▶ _EXERCISE REQUIREMENTS_
Restate, word for word, each entry that follows, but skip its pictures.

▶ _DATASET EXTRACT_
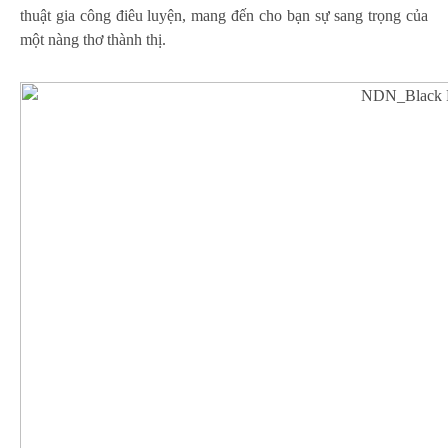
thuật gia công điêu luyện, mang đến cho bạn sự sang trọng của
một nàng thơ thành thị.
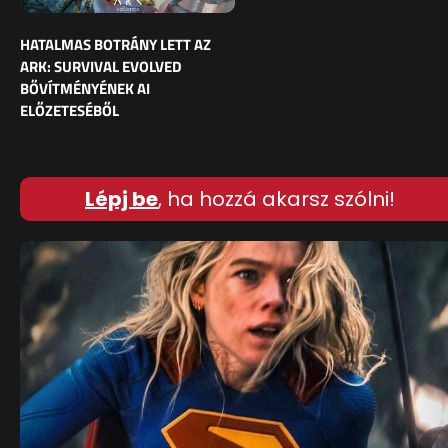
HATALMAS BOTRÁNY LETT AZ
ARK: SURVIVAL EVOLVED
BŐVÍTMÉNYÉNEK AI
ELŐZETESÉBŐL
Lépj be
, ha hozzá akarsz szólni!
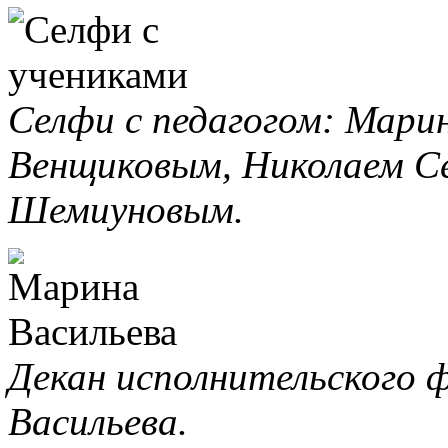
Селфи с педагогом: Мари
Венщиковым, Николаем С
Шемиуновым.
Декан исполнительского 
Васильева.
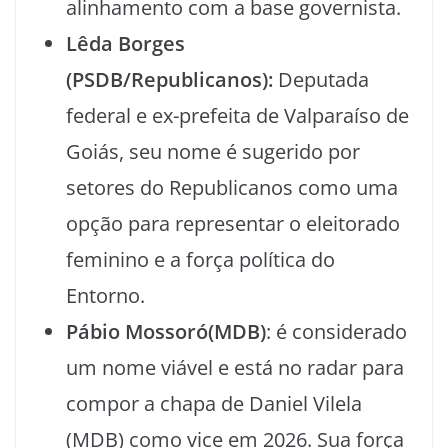
alinhamento com a base governista.
Lêda Borges
(PSDB/Republicanos):
Deputada
federal e ex-prefeita de Valparaíso de
Goiás, seu nome é sugerido por
setores do Republicanos como uma
opção para representar o eleitorado
feminino e a força política do
Entorno.
Pábio Mossoró(MDB)
: é considerado
um nome viável e está no radar para
compor a chapa de Daniel Vilela
(MDB) como vice em 2026. Sua força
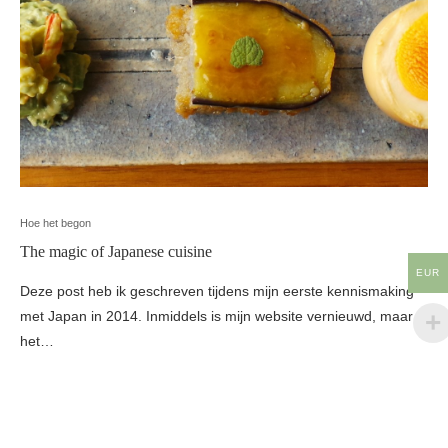
Hoe het begon
The magic of Japanese cuisine
EUR
Deze post heb ik geschreven tijdens mijn eerste kennismaking
met Japan in 2014. Inmiddels is mijn website vernieuwd, maar
het…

▶ _ANSWER AREA_
thuật gia công điêu luyện, mang đến cho bạn sự sang trọng của
một nàng thơ thành thị.
HATALMAS BOTRÁNY LETT AZ
ARK: SURVIVAL EVOLVED
BŐVÍTMÉNYÉNEK AI
ELŐZETESÉBŐL
Lépj be
, ha hozzá akarsz szólni!
Селфи с педагогом: Мари
Венщиковым, Николаем С
Шемиуновым.
Декан исполнительского 
Васильева.
alinhamento com a base governista.
Lêda Borges
(PSDB/Republicanos):
Deputada
federal e ex-prefeita de Valparaíso de
Goiás, seu nome é sugerido por
setores do Republicanos como uma
opção para representar o eleitorado
feminino e a força política do
Entorno.
Pábio Mossoró(MDB)
: é considerado
um nome viável e está no radar para
compor a chapa de Daniel Vilela
(MDB) como vice em 2026. Sua força
Hoe het begon
The magic of Japanese cuisine
EUR
Deze post heb ik geschreven tijdens mijn eerste kennismaking
met Japan in 2014. Inmiddels is mijn website vernieuwd, maar
het…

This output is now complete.